In the last couple of weeks, though, it seems we're turning a corner. She's been really helpful in the evenings and willingly doing her homework. She's been wanting to play games and talk about her day. I read the most helpful parenting tip about talking to your kids -- ,instead of asking your kid "how was your day?" which, apparently, is not how kids think and not a question they can really wrap their heads around, we say, "tell me a story from your day." Kai LOVES to tell stories from her day. She'll say, "ummmm... " as she thinks through the stories of the day and then blurt out, "I can tell you TWO stories..." and then she dives into stories from her day.

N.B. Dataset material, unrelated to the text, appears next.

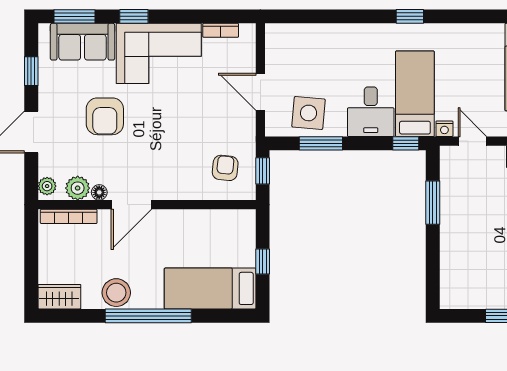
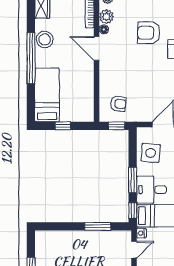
window: (321, 143) -> (133, 180), moved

We are actually getting to learn a lot more about what is going on, just by changing the question.
So, I've been reading up on other tactics like that, trying to figure out how to help Kai with the transition and make sure that as she's digging into her school life, she's enjoying it. We want her to like school. Since the beginning, she has said she loves it and all reports from school are that she's happy... but, the nighttime struggles were making us worry. Now, though, we're hearing the stories, she babbles on about drama and funny things that happen at school, she's happy again in the evening, she's sleeping all night in her own room... it feels like we're settling in.
I think we've just been lucky at how easy Kai has been with most transitions and, really, what we've been dealing with the last few months is probably just minor adjustment issues compared to many other kids. But, for her, this has been a big change -- and I'm really glad to see her settling in and finding her groove. Growing up is hard.